*Auszug:*
┄┄┄┄┄┄┄┄┄┄┄┄┄┄┄┄┄┄┄┄

Anklage gegen Systemhaus-Chefs

Vor fünf Jahren wechselte fast die gesamte Belegschaft von Comparex Schweiz zu Bison. Jetzt wird Anklage gegen zwei Systemhaus-Chefs erhoben. Unlauterer Wettbewerb, so ein Vorwurf.

Vor fünf Jahren kam es beim Systemhaus Bison zu einem Putsch gegen die Konzernleitung des damals in die Krise geratenen deutschen PC-Ware-Konzerns. Dieser hielt die Mehrheit an Comparex Schweiz, Bison war Minderheitsaktionär. Die gesamte Geschäftsleitung von Comparex Schweiz um Oliver Schalch erklärte damals ihren Rücktritt, auch fast die gesamte Belegschaft der Firma reichte die Kündigung ein. Bison-Chef Rudolf Fehlmann bot der gesamten Mannschaft eine neue Stelle an. Comparex soll im Zuge dieses Vorgangs nicht nur die Mitarbeiter, sondern auch einen wichtigen Kunden an Bison verloren haben und reichte Klage ein.

Heute, mehr als fünf Jahre später, hat die Staatsanwaltschaft des Kantons Luzern die Untersuchungen abgeschlossen und wirft zwei Managern vor, bei Comparex mit unlauteren Methoden Personal abgeworben zu haben. Dabei soll es sich um Fehlmann, bis vor kurzem CEO von Bison, und Schalch, damals Chef von Comparex Schweiz und heute CEO von Bison IT Services, handeln, wie inside-channels berichtet. Die Anklage lautet auf ungetreuer Geschäftsbesorgung, Verletzung des Fabrikations- und Geschäftsgeheimnisses und unlauteren Wettbewerb. Gegen drei weitere Personen seien die Strafuntersuchungen eingestellt worden. Diesen Personen konnte kein strafrechtlich relevantes Verhalten nachgewiesen werden, heisst es. Noch nicht ganz abgeschlossen seien die Verfahren gegen vier weitere ehemalige Mitglieder der Geschäftsleitung von Comparex.

┄┄┄┄┄┄┄┄┄┄┄┄┄┄┄┄┄┄┄┄

*Verfügbare Daten:*
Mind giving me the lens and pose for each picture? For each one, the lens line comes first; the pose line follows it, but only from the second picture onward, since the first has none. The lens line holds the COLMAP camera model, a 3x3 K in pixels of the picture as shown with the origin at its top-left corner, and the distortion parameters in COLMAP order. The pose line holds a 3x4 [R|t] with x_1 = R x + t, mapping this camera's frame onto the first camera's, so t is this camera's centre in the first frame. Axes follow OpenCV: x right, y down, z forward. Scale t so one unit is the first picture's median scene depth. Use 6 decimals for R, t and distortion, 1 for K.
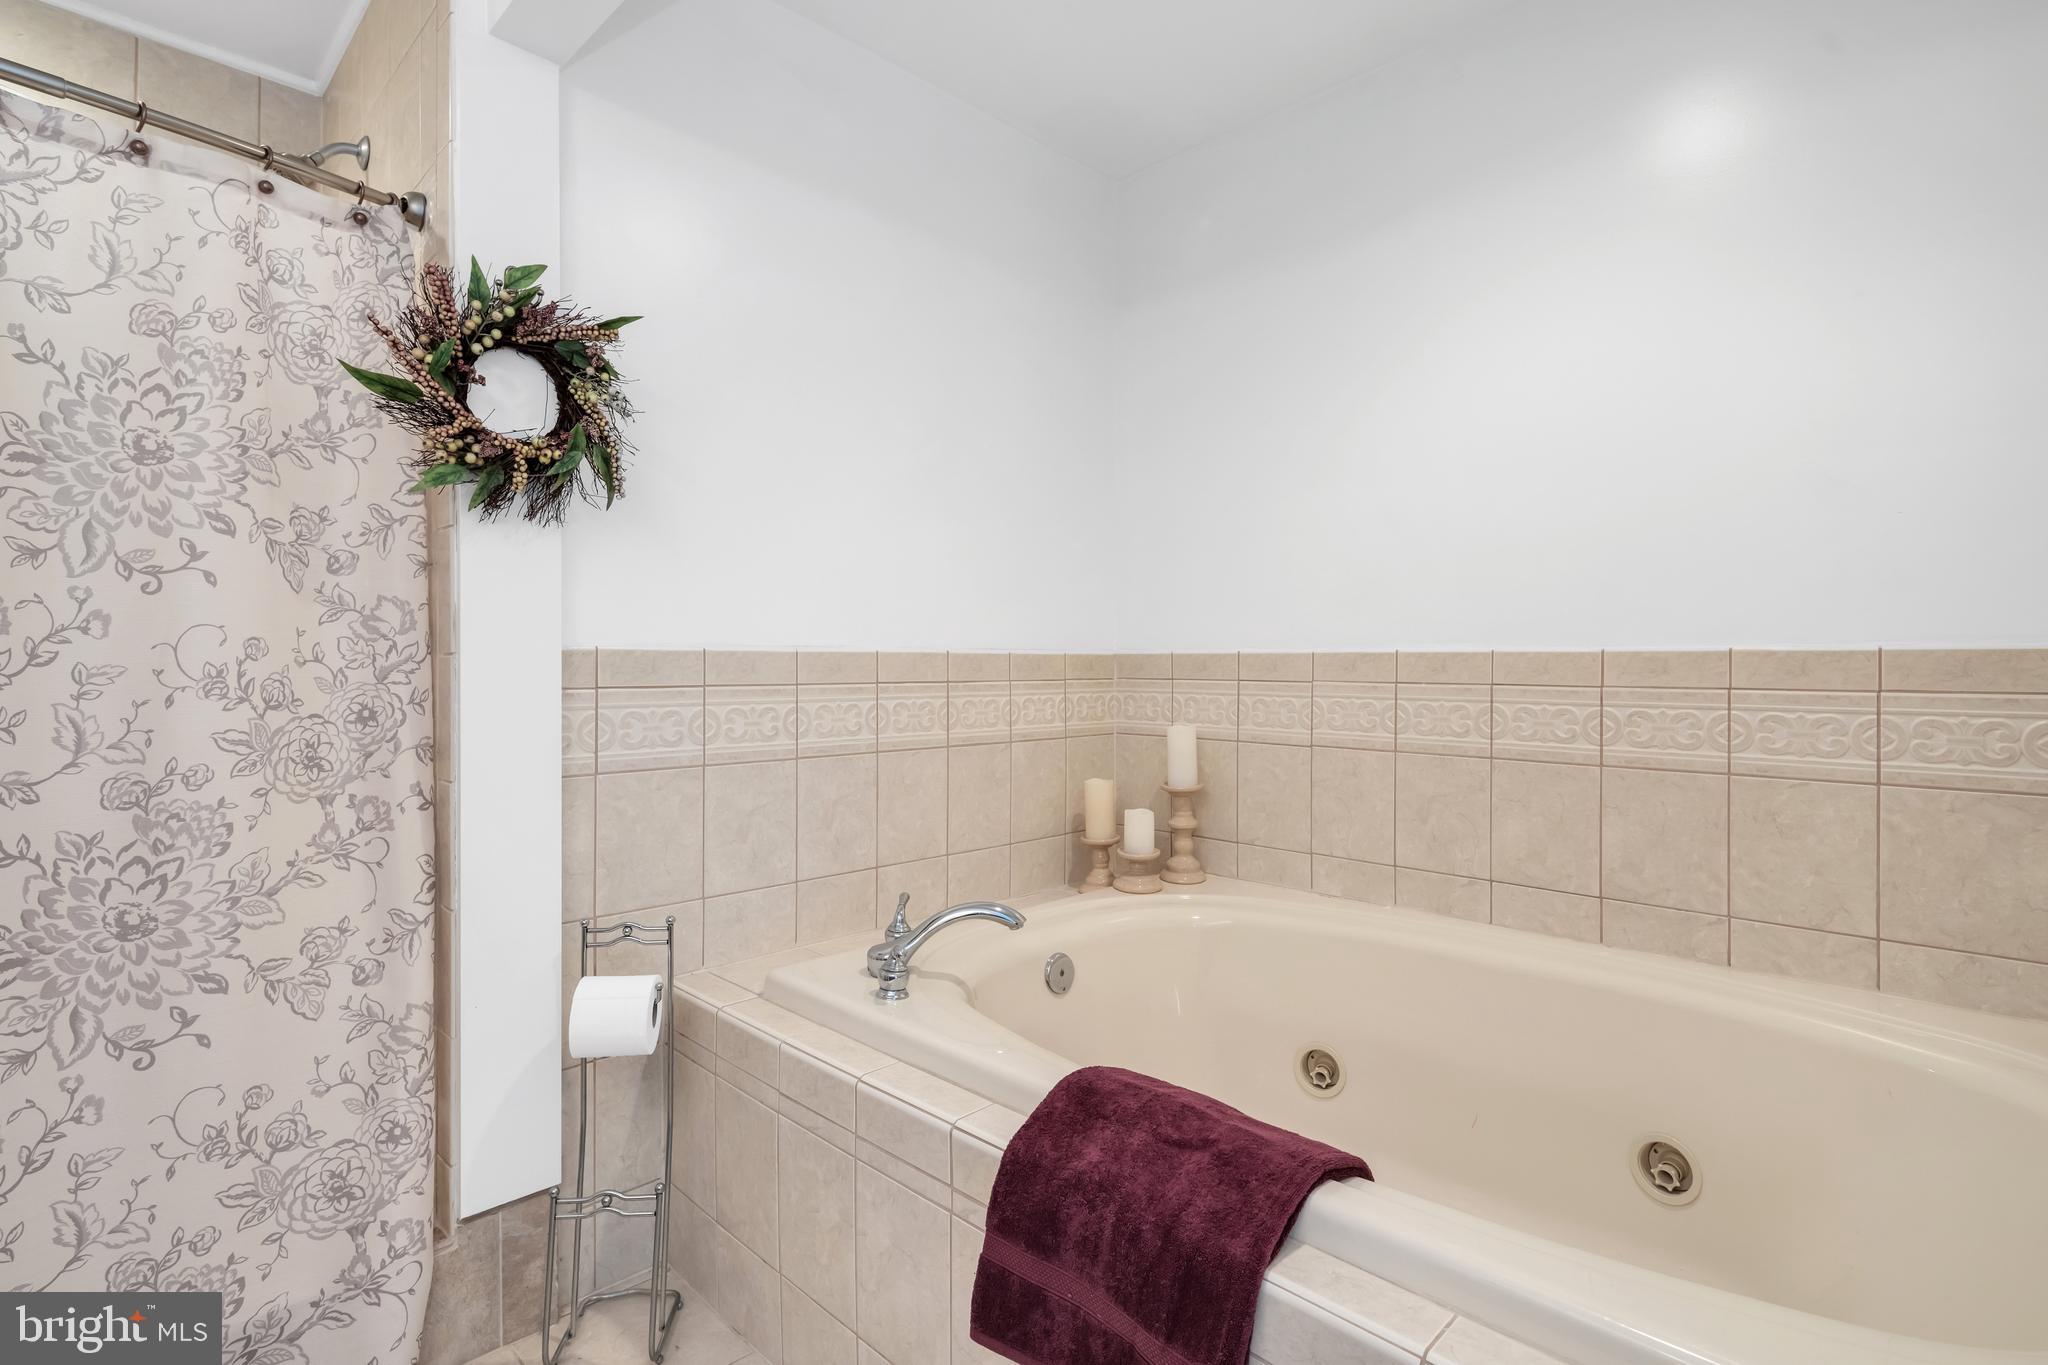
lens RADIAL K [[998.7, 0, 1028.1], [0, 998.7, 659.9], [0, 0, 1]] dist [0.005828, -0.005364]
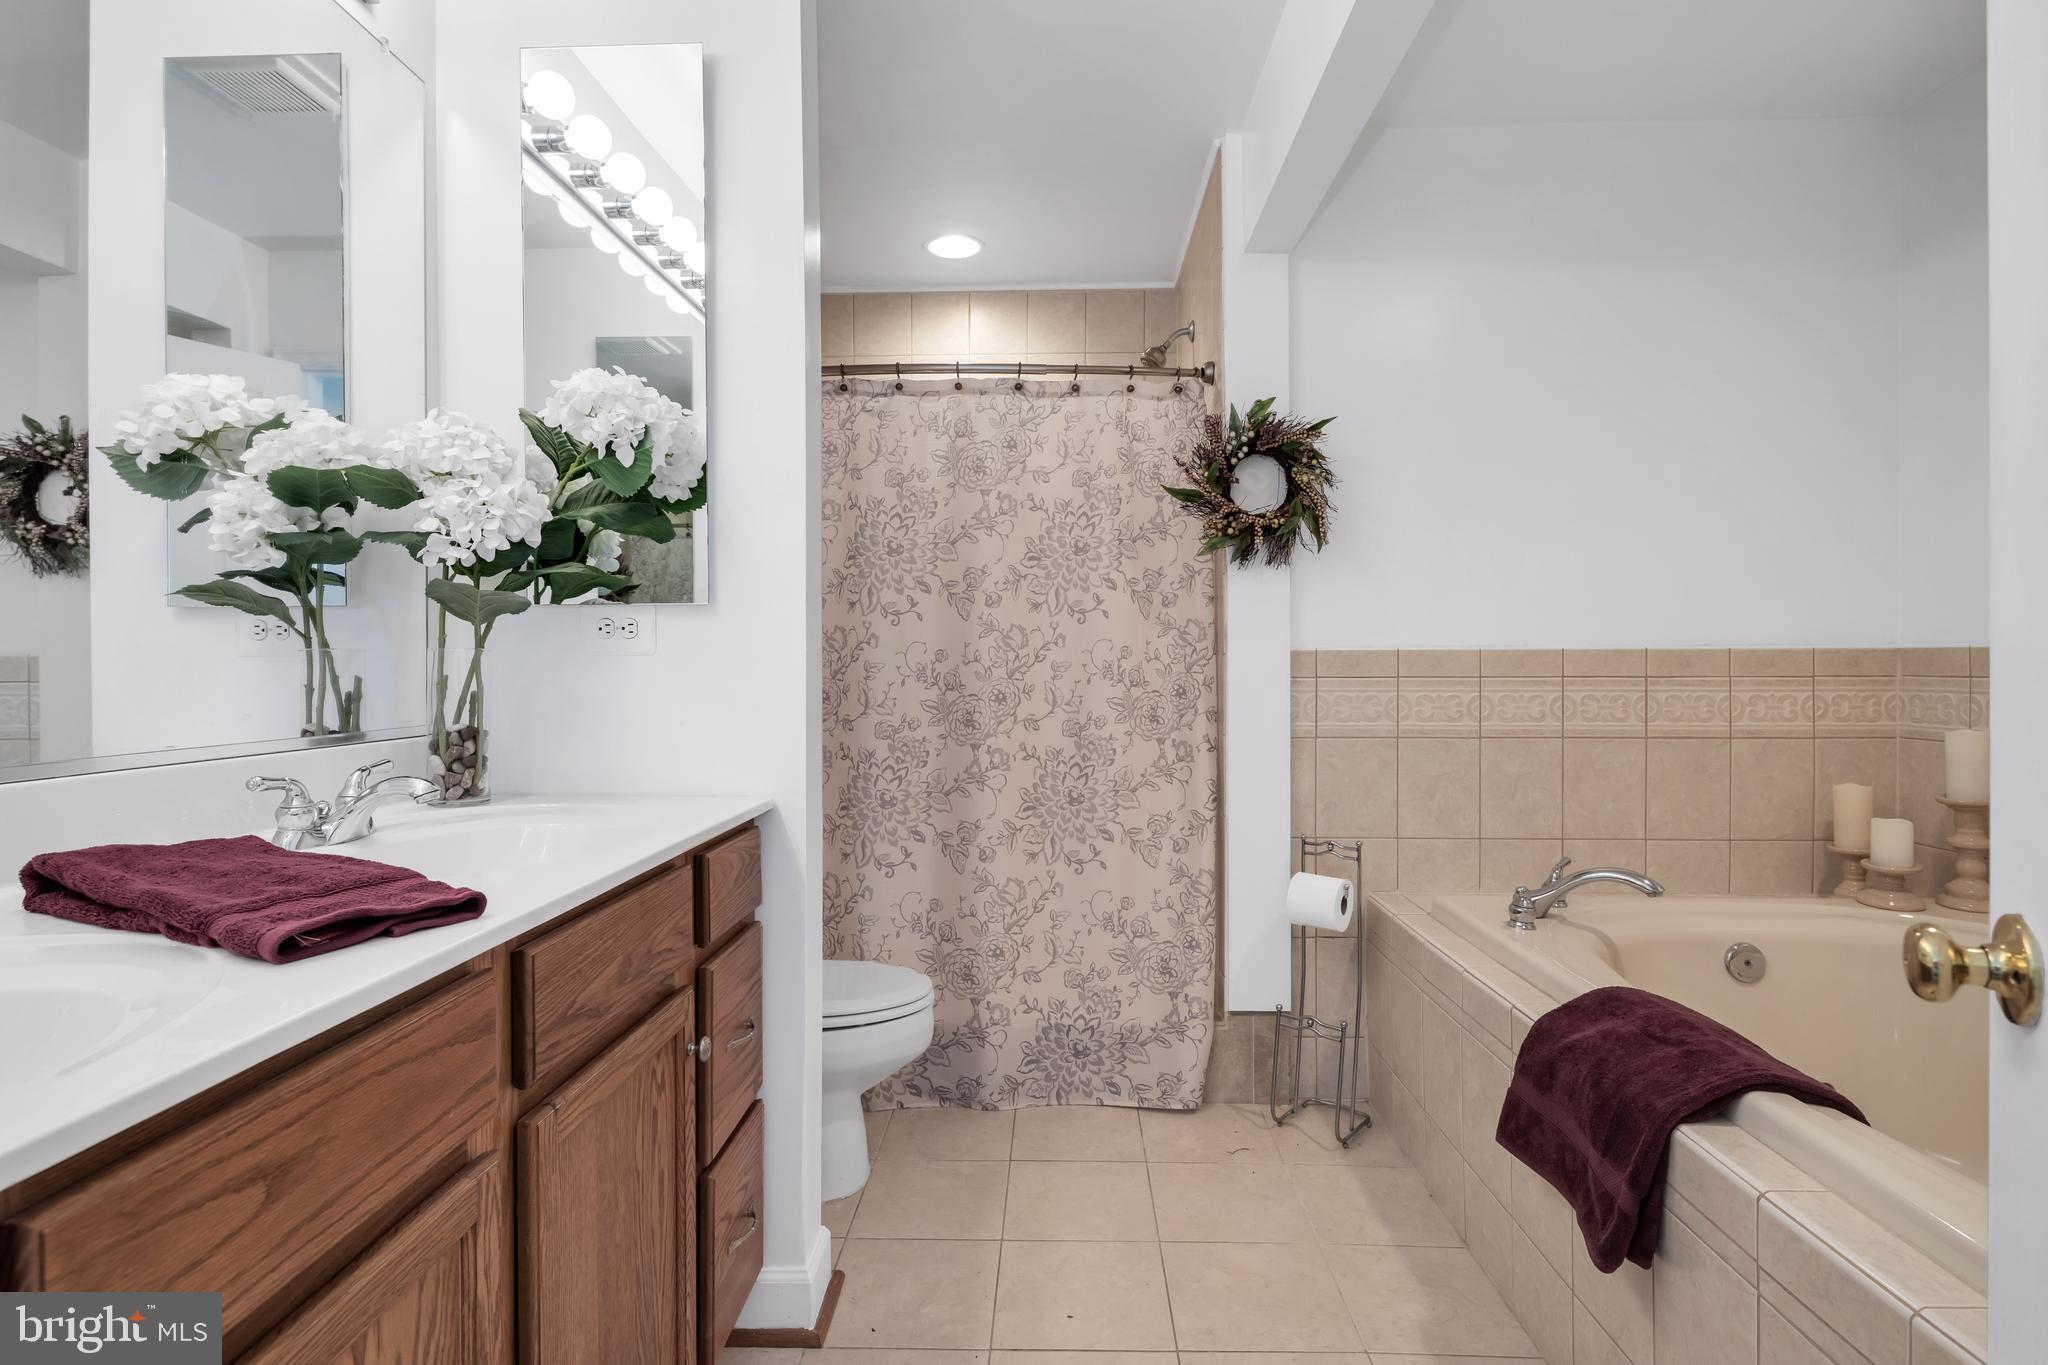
lens RADIAL K [[998.7, 0, 1028.1], [0, 998.7, 659.9], [0, 0, 1]] dist [0.005828, -0.005364]
pose [[0.681611, -0.002991, -0.731708, 0.375859], [0.004489, 0.999990, 0.000095, 0.001364], [0.731701, -0.003349, 0.681618, -0.310998]]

┄┄┄┄┄┄┄┄┄┄┄┄┄┄┄┄┄┄┄┄

*Aufgaben:*
**1.** Gegen wie viele weitere Personen wurden laut dem Auszug die Strafuntersuchungen eingestellt?
**2.** Gib aus dem Auszug alles von "Anklage gegen Systemhaus-Chefs" bis hinunter zu "so ein Vorwurf." unverändert wieder.

*Lösungen:*
**1.** Gegen drei weitere Personen.

**2.**
Anklage gegen Systemhaus-Chefs

Vor fünf Jahren wechselte fast die gesamte Belegschaft von Comparex Schweiz zu Bison. Jetzt wird Anklage gegen zwei Systemhaus-Chefs erhoben. Unlauterer Wettbewerb, so ein Vorwurf.